Some important things to look for in your CBD lotions body oils, face oils, and serums: "Consumers should seek 'broad-spectrum' or 'cannabinoid-rich' hemp oil, which contains not only CBD but retains many of the plant's original compounds," says Capobianco. "We recommend against purchasing any product utilizing 'CBD isolate'—it is a cheaper and more heavily processed powder form of CBD that is derived by stripping away all of the plant’s natural compounds, vitamins, minerals, and isolating only one."
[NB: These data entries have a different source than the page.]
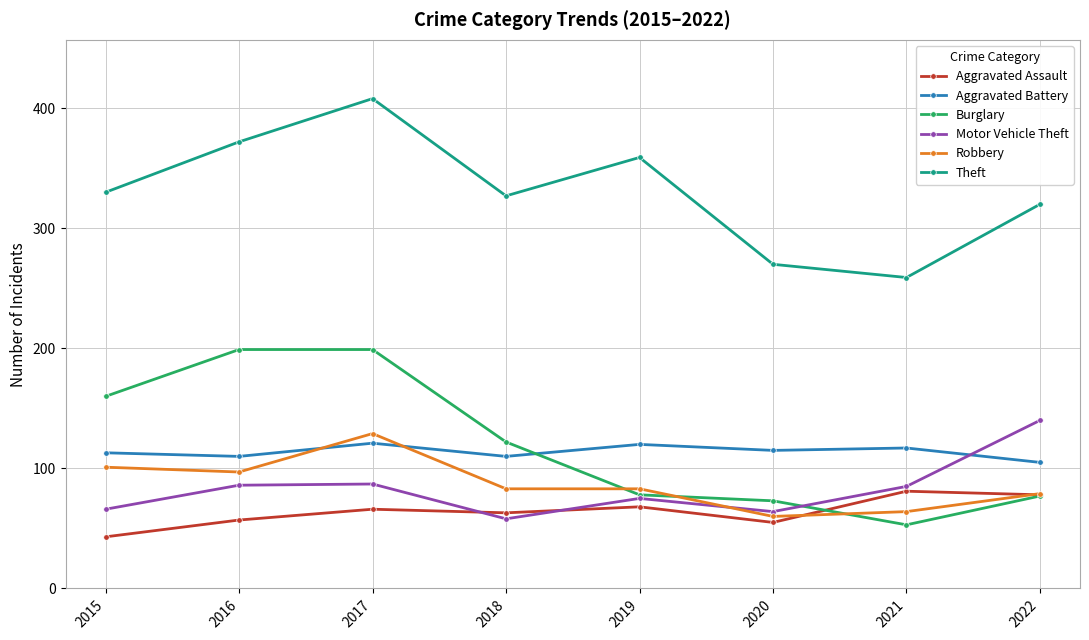

Where is the first local minimum for Theft?

2018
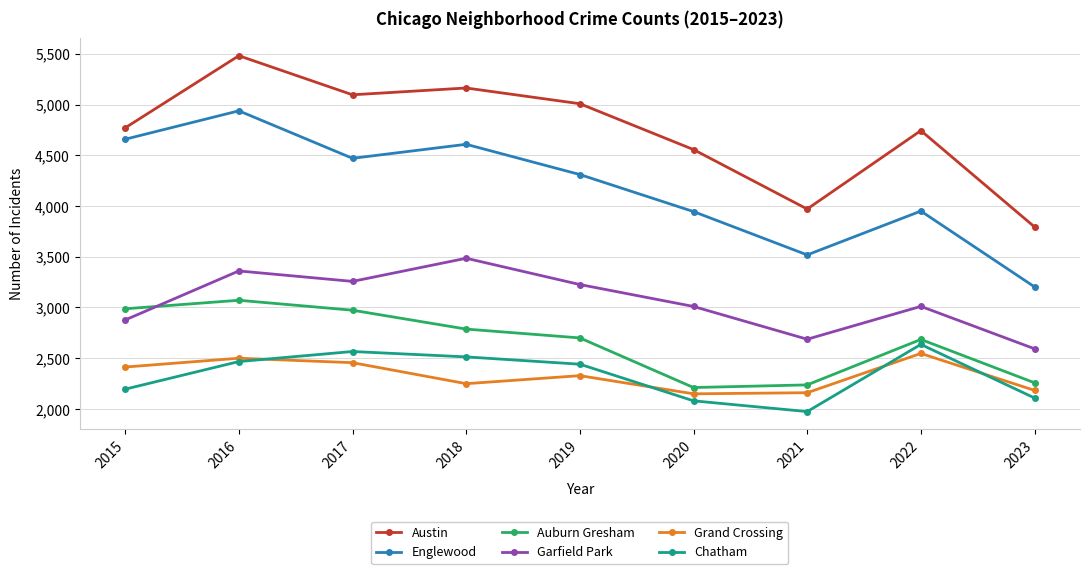

How many values in the Grand Crossing series are below 2328?

4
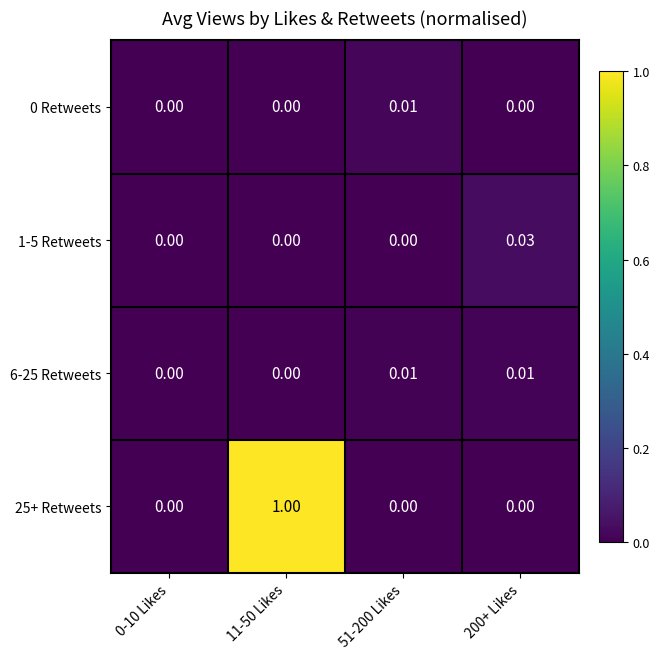

Reading right to left, transcribe all the data shown in this chart.

0 Retweets: 200+ Likes=0.0	51-200 Likes=0.0	11-50 Likes=0.0	0-10 Likes=0.0
1-5 Retweets: 200+ Likes=0.0	51-200 Likes=0.0	11-50 Likes=0.0	0-10 Likes=0.0
6-25 Retweets: 200+ Likes=0.0	51-200 Likes=0.0	11-50 Likes=0.0	0-10 Likes=0.0
25+ Retweets: 200+ Likes=0.0	51-200 Likes=0.0	11-50 Likes=1.0	0-10 Likes=0.0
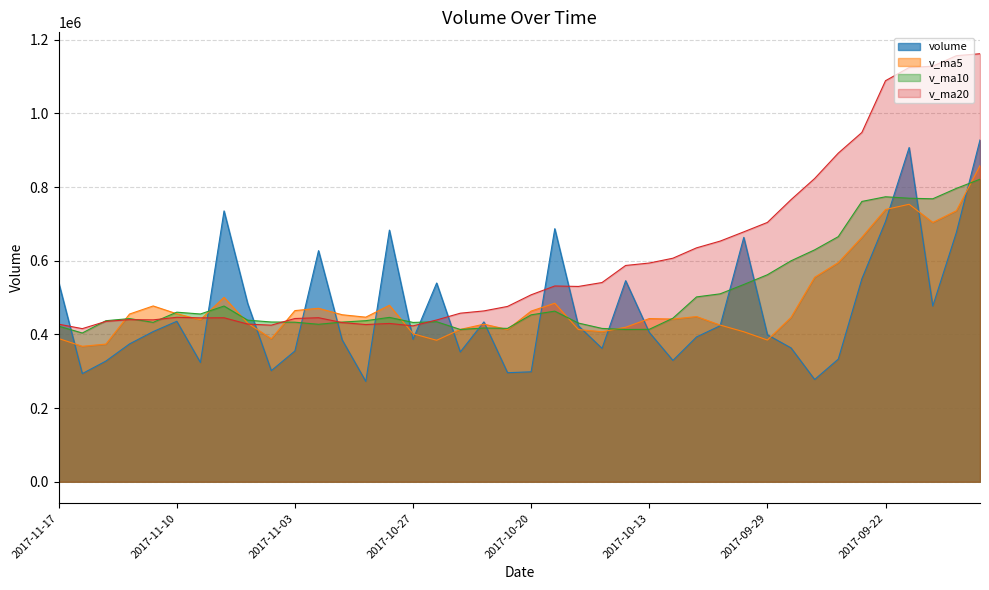

Where do v_ma5 and volume first cross each other?

2017-11-17 and 2017-11-16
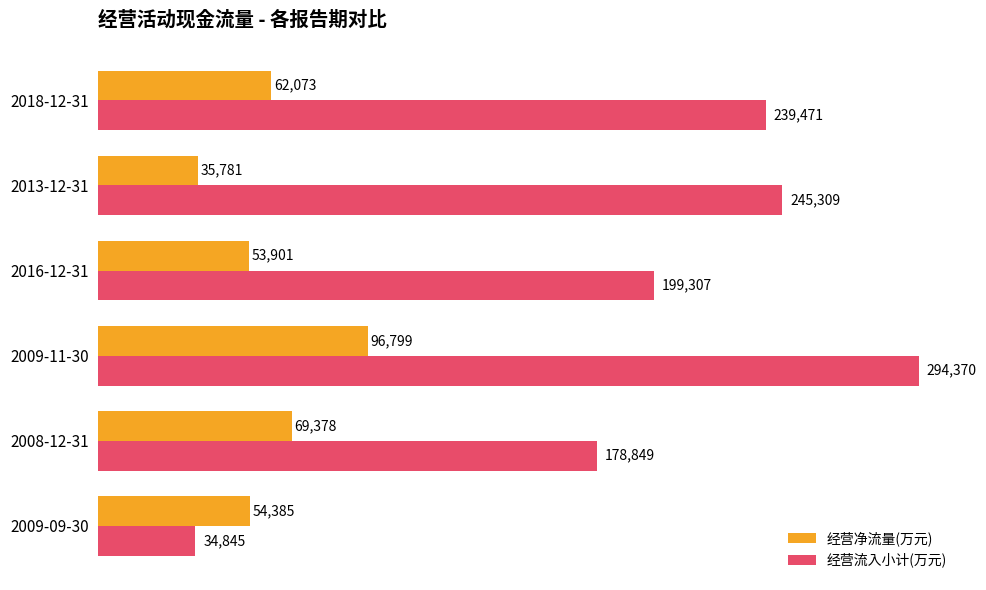

Which series changed the most between 2009-09-30 and 2018-12-31?

经营流入小计(万元)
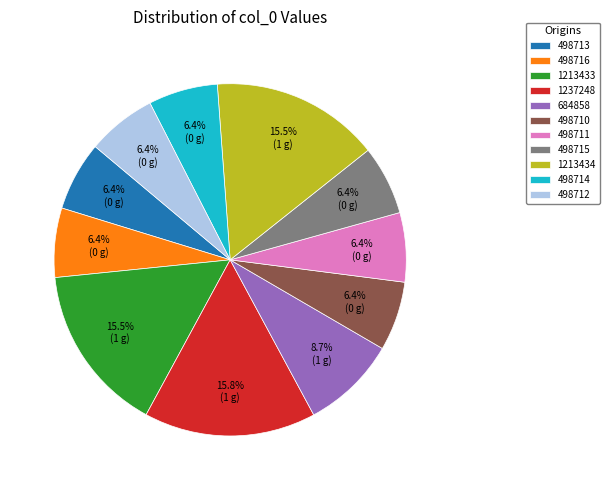

Is there a majority slice in this chart?

No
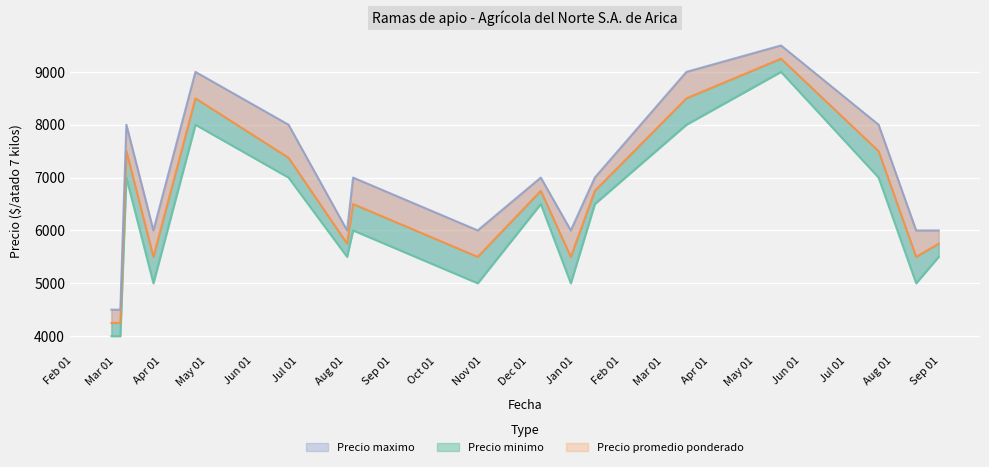

Which series changed the most between 2021-06-24 and 2022-03-16?

Precio promedio ponderado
Also, no matter what delivery system you're choosing, you want to make sure the products explicitly say "CBD," which is not to be confused with hemp seed oil. "If it says 'hemp seed oil,' 'cannabis sativa seed oil,' or anything with the word 'seed,' without reference to hemp oil or cannabis sativa oil, it is a hemp oil product v. a cannabinoid-rich hemp oil product," says skincare expert Derek Chase, founder of CBD skincare brand Flora + Bast.
This can be a tricky distinction for consumers to navigate. As Capobianco says, "Unfortunately, there afd a number of brands cynically cashing in on the cannabis trend and misleading consumers by photographing their product next to images of cannabis leaves or making false claims about it containing CBD when in fact there is none. There is zero CBD found in the seed of the hemp plant."
Also, plain and simple, if a product "doesn’t smell reminiscent of cannabis, it probably isn't," says Chase.